• _TASK GOAL_:
Without including any images, repeat the data exactly.
***** LISTED ENTRIES
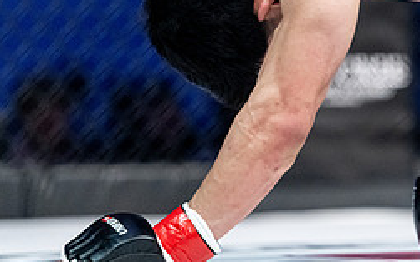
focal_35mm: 353
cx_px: 428
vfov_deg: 3.7
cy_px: 48
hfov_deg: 5.9
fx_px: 4041
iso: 3200
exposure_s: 1/1250
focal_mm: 150
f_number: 2
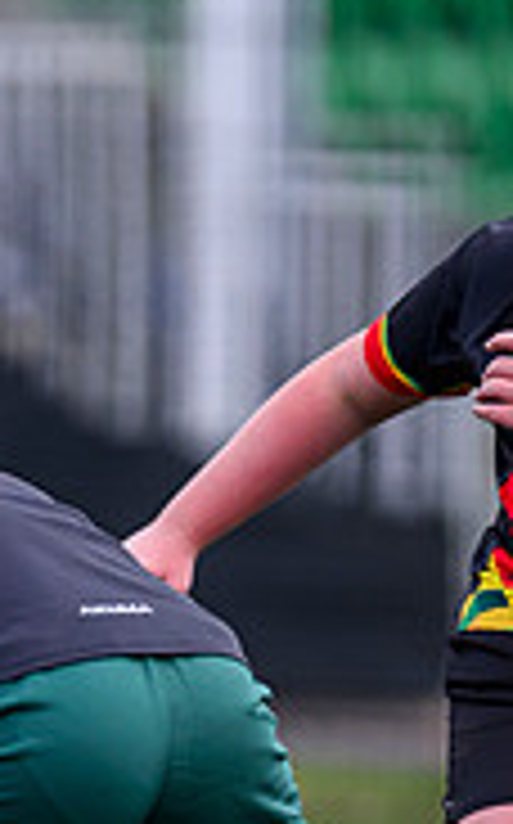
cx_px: -881
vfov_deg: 1.3
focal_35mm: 1570
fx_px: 35203
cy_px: 703
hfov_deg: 0.8
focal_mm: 400
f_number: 3.5
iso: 500
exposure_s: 1/1600
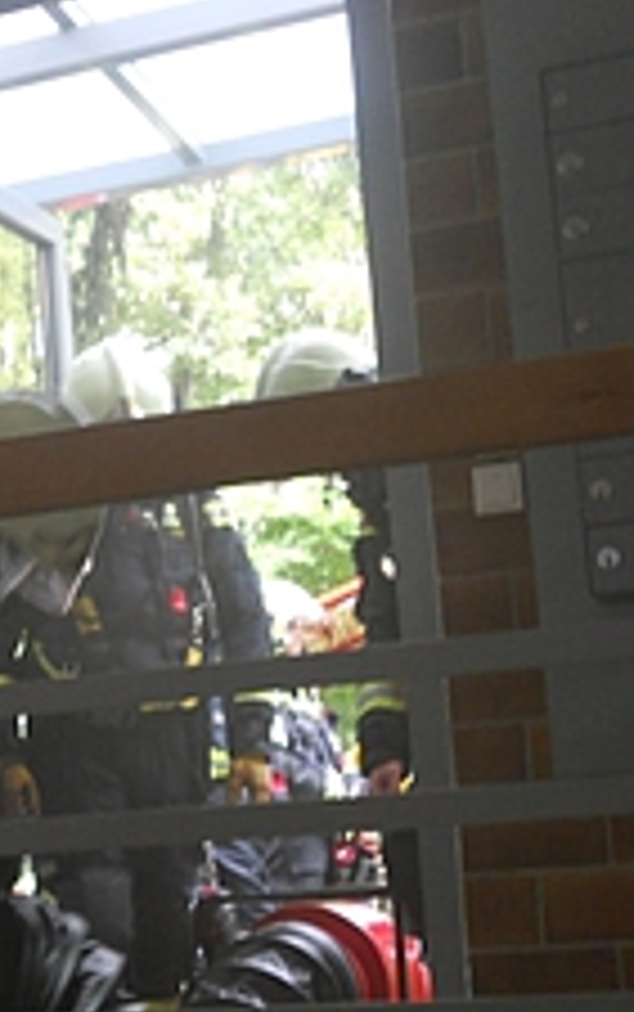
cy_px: 643
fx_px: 2345
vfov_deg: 24.3
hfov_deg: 15.1
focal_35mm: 85
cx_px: 11
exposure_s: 1/30
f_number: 3.9
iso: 250
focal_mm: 6.9
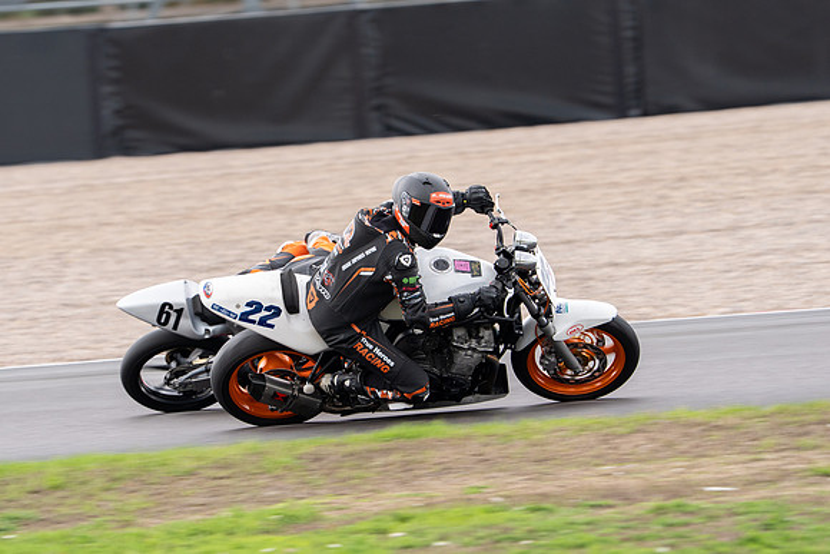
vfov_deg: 2.7
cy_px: 329
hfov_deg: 4.1
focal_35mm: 508
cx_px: 352
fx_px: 11705
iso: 400
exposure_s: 1/400
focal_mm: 400
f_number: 6.3
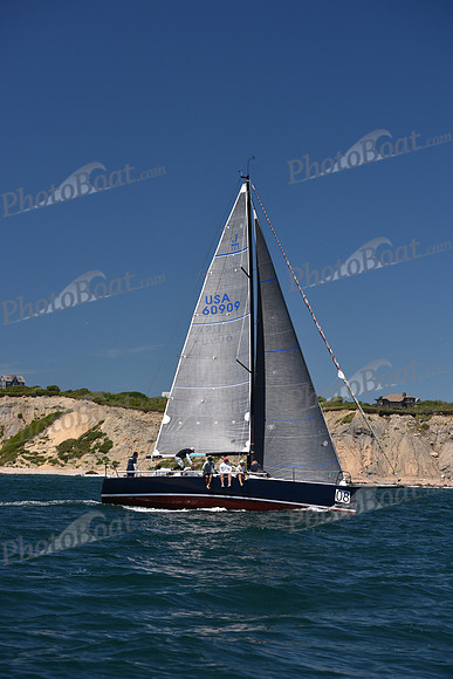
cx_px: 226
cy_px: 340
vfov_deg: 24.8
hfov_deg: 16.7
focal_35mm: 82
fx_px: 1547
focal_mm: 82
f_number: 6.3
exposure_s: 1/800
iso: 250
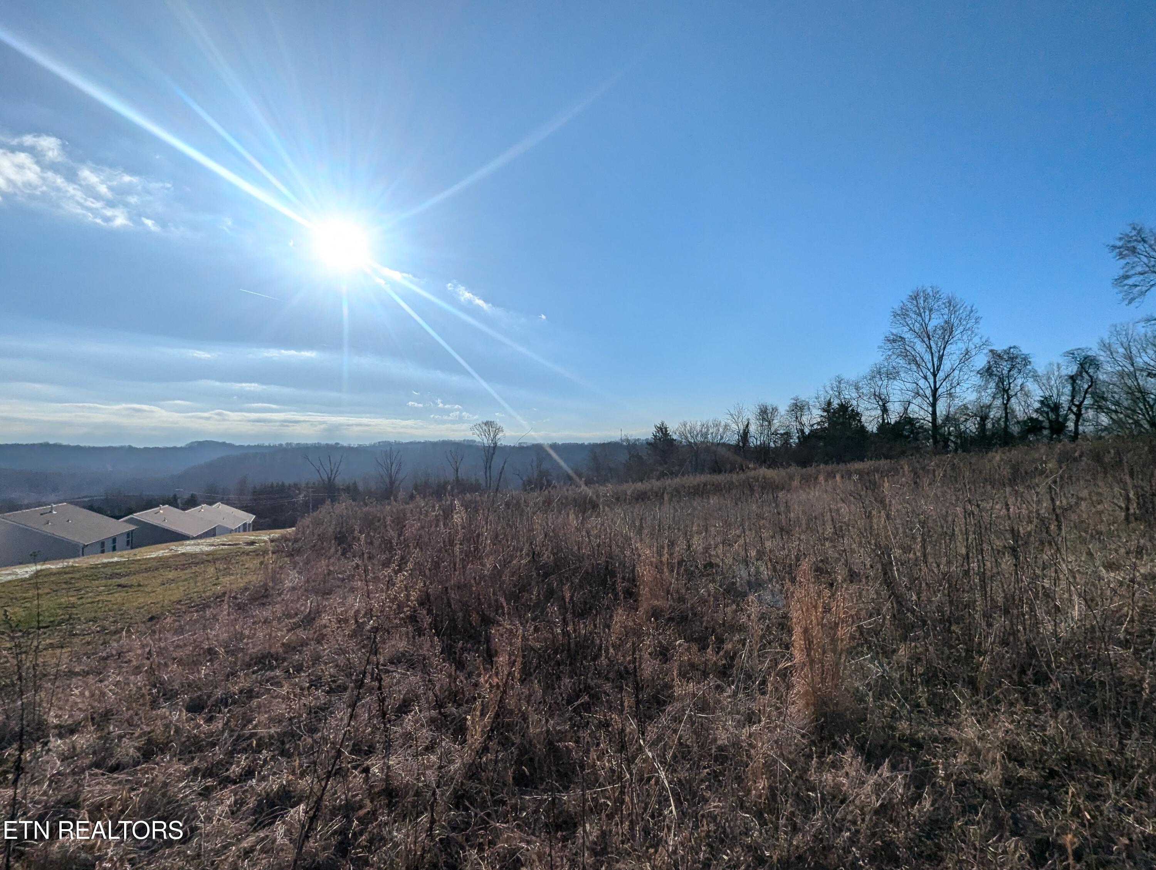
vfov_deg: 90.0
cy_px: 435
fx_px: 435
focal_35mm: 13
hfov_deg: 106.1
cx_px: 578
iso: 50
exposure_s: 1/7576
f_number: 2.2
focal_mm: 1.95
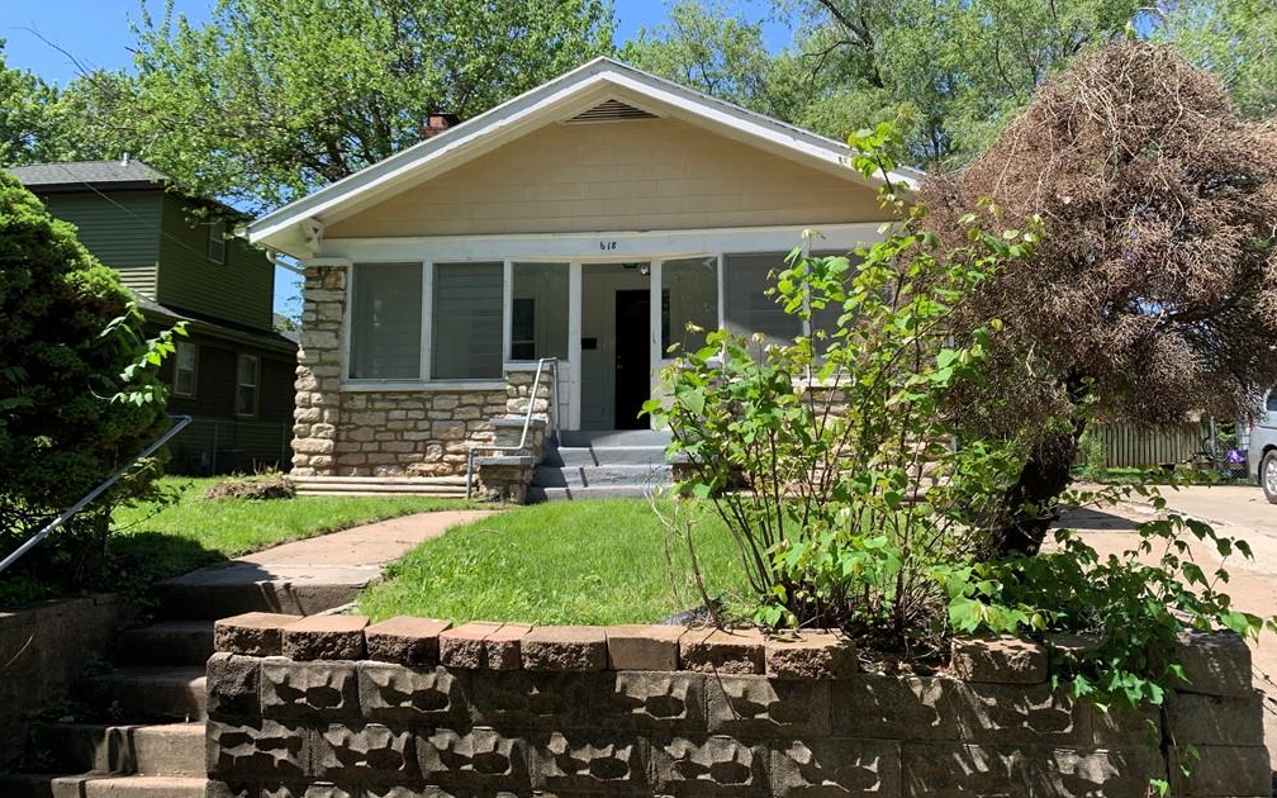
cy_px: 353
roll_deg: +0.1
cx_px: 641
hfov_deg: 66.5
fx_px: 974
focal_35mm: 28
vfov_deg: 44.5
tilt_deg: +8.4
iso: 25
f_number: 1.8
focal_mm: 4.25
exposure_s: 1/864
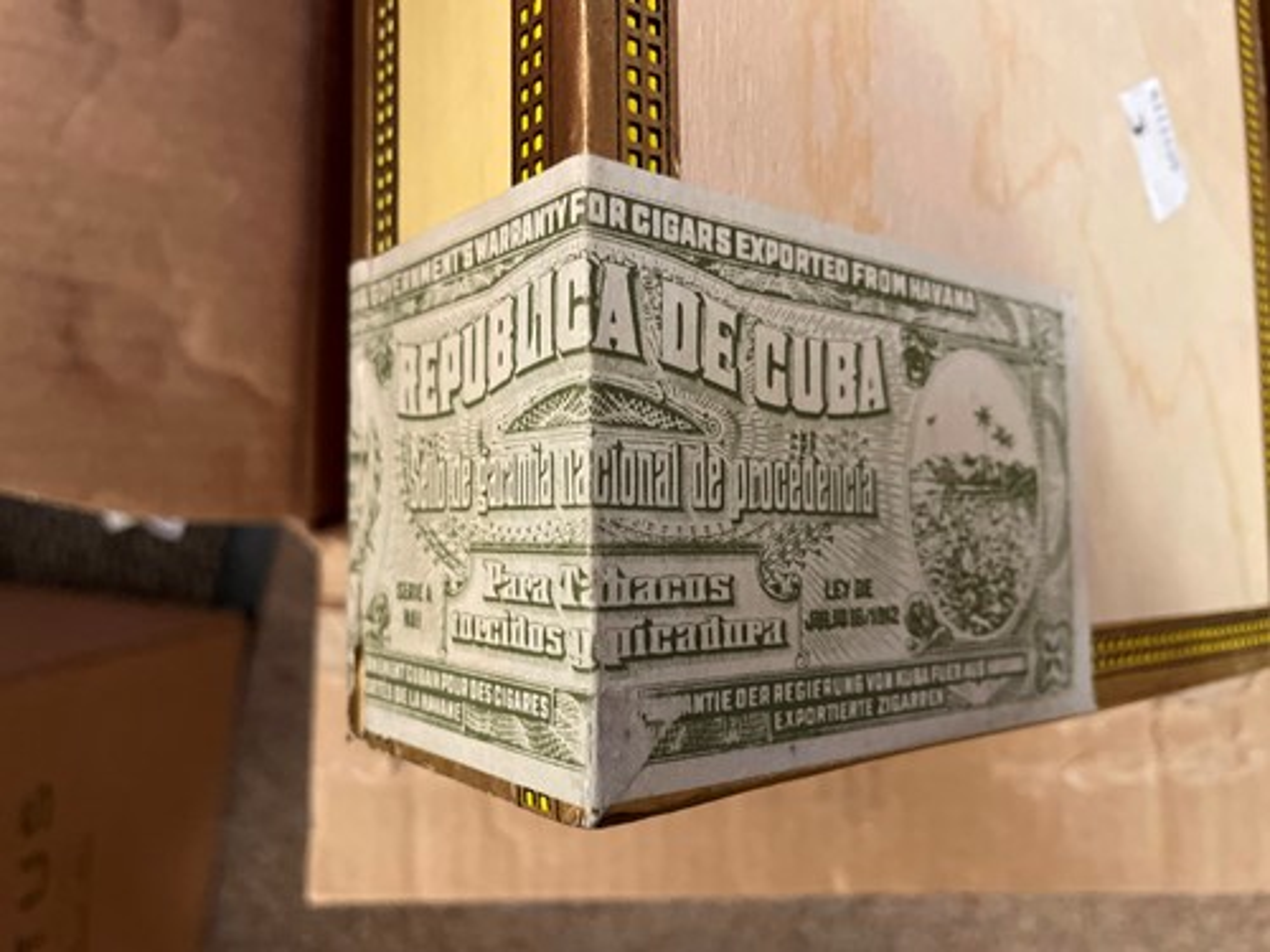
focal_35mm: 26
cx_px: 635
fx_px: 954
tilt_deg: -86.0
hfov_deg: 67.3
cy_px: 476
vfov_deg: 53.1
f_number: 1.6
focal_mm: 4.2
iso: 400
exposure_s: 1/33
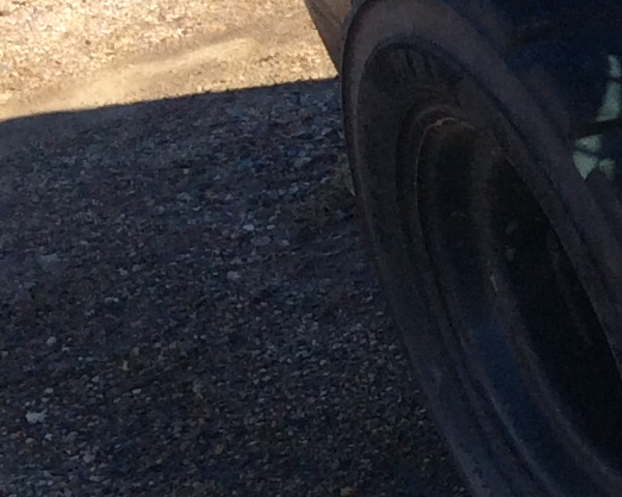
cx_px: 1485
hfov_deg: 10.7
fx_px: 2852
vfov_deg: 9.9
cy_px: 406
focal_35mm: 155
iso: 32
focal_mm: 3.3
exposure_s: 1/657
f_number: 2.4
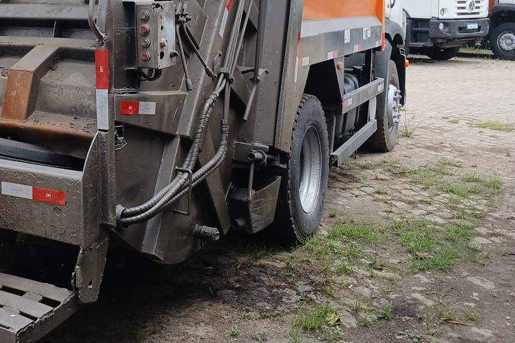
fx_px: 687
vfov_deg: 27.1
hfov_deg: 39.2
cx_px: 88
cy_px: 32
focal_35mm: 48
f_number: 1.8
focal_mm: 3.98
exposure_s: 1/186
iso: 20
**********
• _ANSWER BELOW_:
focal_35mm: 353
cx_px: 428
vfov_deg: 3.7
cy_px: 48
hfov_deg: 5.9
fx_px: 4041
iso: 3200
exposure_s: 1/1250
focal_mm: 150
f_number: 2
cx_px: -881
vfov_deg: 1.3
focal_35mm: 1570
fx_px: 35203
cy_px: 703
hfov_deg: 0.8
focal_mm: 400
f_number: 3.5
iso: 500
exposure_s: 1/1600
cy_px: 643
fx_px: 2345
vfov_deg: 24.3
hfov_deg: 15.1
focal_35mm: 85
cx_px: 11
exposure_s: 1/30
f_number: 3.9
iso: 250
focal_mm: 6.9
vfov_deg: 2.7
cy_px: 329
hfov_deg: 4.1
focal_35mm: 508
cx_px: 352
fx_px: 11705
iso: 400
exposure_s: 1/400
focal_mm: 400
f_number: 6.3
cx_px: 226
cy_px: 340
vfov_deg: 24.8
hfov_deg: 16.7
focal_35mm: 82
fx_px: 1547
focal_mm: 82
f_number: 6.3
exposure_s: 1/800
iso: 250
vfov_deg: 90.0
cy_px: 435
fx_px: 435
focal_35mm: 13
hfov_deg: 106.1
cx_px: 578
iso: 50
exposure_s: 1/7576
f_number: 2.2
focal_mm: 1.95
cy_px: 353
roll_deg: +0.1
cx_px: 641
hfov_deg: 66.5
fx_px: 974
focal_35mm: 28
vfov_deg: 44.5
tilt_deg: +8.4
iso: 25
f_number: 1.8
focal_mm: 4.25
exposure_s: 1/864
focal_35mm: 26
cx_px: 635
fx_px: 954
tilt_deg: -86.0
hfov_deg: 67.3
cy_px: 476
vfov_deg: 53.1
f_number: 1.6
focal_mm: 4.2
iso: 400
exposure_s: 1/33
cx_px: 1485
hfov_deg: 10.7
fx_px: 2852
vfov_deg: 9.9
cy_px: 406
focal_35mm: 155
iso: 32
focal_mm: 3.3
exposure_s: 1/657
f_number: 2.4
fx_px: 687
vfov_deg: 27.1
hfov_deg: 39.2
cx_px: 88
cy_px: 32
focal_35mm: 48
f_number: 1.8
focal_mm: 3.98
exposure_s: 1/186
iso: 20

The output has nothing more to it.